Peanut allergy does not occur upon the first exposure to peanuts. It usually occurs upon the second exposure. Although it may occur upon subsequent exposures, this is unlikely in the case of peanut allergy. I can’t help but wonder how this may have effected the results. The authors don’t mention whether or not the infants in the study had been exposed to peanuts prior to enrolment. I can’t help but wonder if this could have affected the results in some way. There is also the question as to whether the withdrawal of infants from the study was a result of the development of peanut allergy in the consumption group, or perhaps discovery of the absence of allergy in the avoidance group. Could this have significantly affected the results? Adherence was quite good, over 90% in both groups, however, reasons for withdrawal could still have an impact on the results.

While the infants included in the study were all identified as being at risk of developing peanut allergies due to either the presence of eczema and/or egg allergy, these are not necessarily the best ways to identify risk. The children at greatest risk of developing peanut allergy are those who have an immediate family member (i.e. a parent or sibling) who has a peanut allergy.

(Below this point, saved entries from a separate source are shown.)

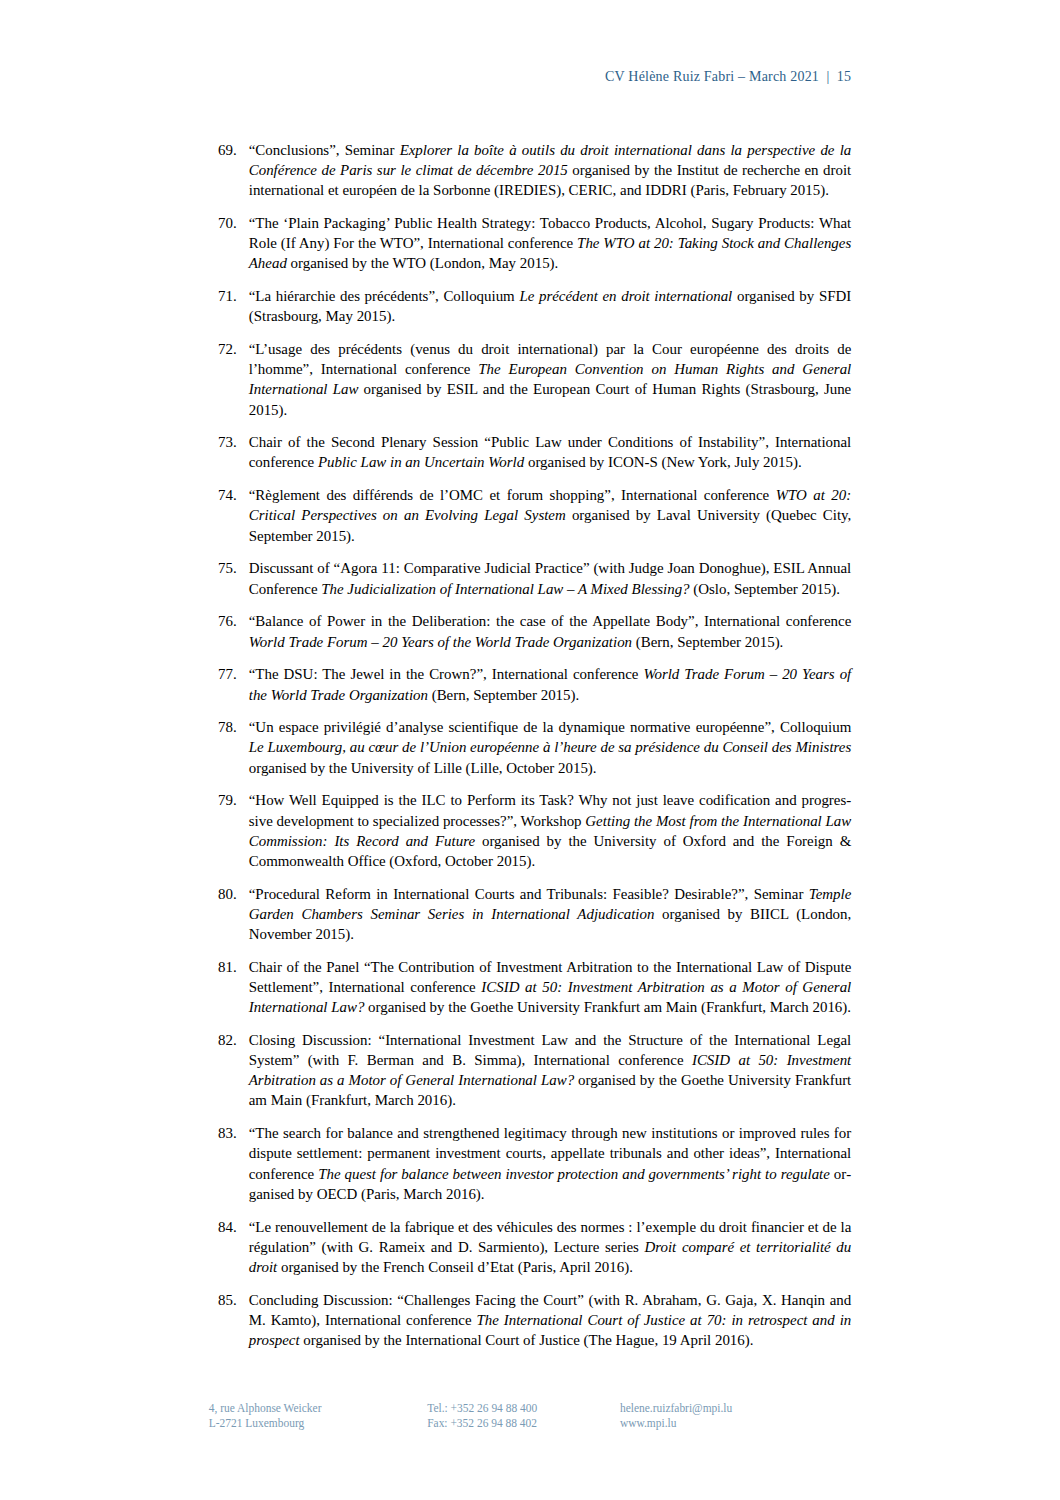CV Hélène Ruiz Fabri – March 2021 | 15
69. “Conclusions”, Seminar Explorer la boîte à outils du droit international dans la perspective de la Conférence de Paris sur le climat de décembre 2015 organised by the Institut de recherche en droit international et européen de la Sorbonne (IREDIES), CERIC, and IDDRI (Paris, February 2015).
70. “The ‘Plain Packaging’ Public Health Strategy: Tobacco Products, Alcohol, Sugary Products: What Role (If Any) For the WTO”, International conference The WTO at 20: Taking Stock and Challenges Ahead organised by the WTO (London, May 2015).
71. “La hiérarchie des précédents”, Colloquium Le précédent en droit international organised by SFDI (Strasbourg, May 2015).
72. “L’usage des précédents (venus du droit international) par la Cour européenne des droits de l’homme”, International conference The European Convention on Human Rights and General International Law organised by ESIL and the European Court of Human Rights (Strasbourg, June 2015).
73. Chair of the Second Plenary Session “Public Law under Conditions of Instability”, International conference Public Law in an Uncertain World organised by ICON-S (New York, July 2015).
74. “Règlement des différends de l’OMC et forum shopping”, International conference WTO at 20: Critical Perspectives on an Evolving Legal System organised by Laval University (Quebec City, September 2015).
75. Discussant of “Agora 11: Comparative Judicial Practice” (with Judge Joan Donoghue), ESIL Annual Conference The Judicialization of International Law – A Mixed Blessing? (Oslo, September 2015).
76. “Balance of Power in the Deliberation: the case of the Appellate Body”, International conference World Trade Forum – 20 Years of the World Trade Organization (Bern, September 2015).
77. “The DSU: The Jewel in the Crown?”, International conference World Trade Forum – 20 Years of the World Trade Organization (Bern, September 2015).
78. “Un espace privilégié d’analyse scientifique de la dynamique normative européenne”, Colloquium Le Luxembourg, au cœur de l’Union européenne à l’heure de sa présidence du Conseil des Ministres organised by the University of Lille (Lille, October 2015).
79. “How Well Equipped is the ILC to Perform its Task? Why not just leave codification and progressive development to specialized processes?”, Workshop Getting the Most from the International Law Commission: Its Record and Future organised by the University of Oxford and the Foreign & Commonwealth Office (Oxford, October 2015).
80. “Procedural Reform in International Courts and Tribunals: Feasible? Desirable?”, Seminar Temple Garden Chambers Seminar Series in International Adjudication organised by BIICL (London, November 2015).
81. Chair of the Panel “The Contribution of Investment Arbitration to the International Law of Dispute Settlement”, International conference ICSID at 50: Investment Arbitration as a Motor of General International Law? organised by the Goethe University Frankfurt am Main (Frankfurt, March 2016).
82. Closing Discussion: “International Investment Law and the Structure of the International Legal System” (with F. Berman and B. Simma), International conference ICSID at 50: Investment Arbitration as a Motor of General International Law? organised by the Goethe University Frankfurt am Main (Frankfurt, March 2016).
83. “The search for balance and strengthened legitimacy through new institutions or improved rules for dispute settlement: permanent investment courts, appellate tribunals and other ideas”, International conference The quest for balance between investor protection and governments’ right to regulate organised by OECD (Paris, March 2016).
84. “Le renouvellement de la fabrique et des véhicules des normes : l’exemple du droit financier et de la régulation” (with G. Rameix and D. Sarmiento), Lecture series Droit comparé et territorialité du droit organised by the French Conseil d’Etat (Paris, April 2016).
85. Concluding Discussion: “Challenges Facing the Court” (with R. Abraham, G. Gaja, X. Hanqin and M. Kamto), International conference The International Court of Justice at 70: in retrospect and in prospect organised by the International Court of Justice (The Hague, 19 April 2016).
4, rue Alphonse Weicker
L-2721 Luxembourg
Tel.: +352 26 94 88 400
Fax: +352 26 94 88 402
helene.ruizfabri@mpi.lu
www.mpi.lu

The children in the study would be at greater risk than those without eczema or other allergies but they would not necessarily be those at greatest risk. Perhaps infants at greatest risk would benefit from early peanut exposure, perhaps not. Perhaps infants in the general population would benefit from early peanut exposure, perhaps not.

Okay, so, I’m sure that parents are wondering what all of this means. Firstly, what many of the news articles are failing to impart is that the current guidelines recommend waiting until 6 months of age before introducing solids. Introducing peanuts, or any solid foods, at younger ages is not recommended as infants do not have fully developed digestive systems. Peanuts and peanut butter may also be choking hazards for infants, please be sure to use age appropriate foods and supervise your infant during feeding. Finally, this research supports the current guidelines which indicate that there is no reason to avoid providing your infant potentially allergenic foods at the same time that you introduce other foods. Regardless as to whether or not early introduction reduces the risk of allergy development or later introduction increases risk, at this point we know that there is no benefit to waiting, and there may be disadvantages to doing so.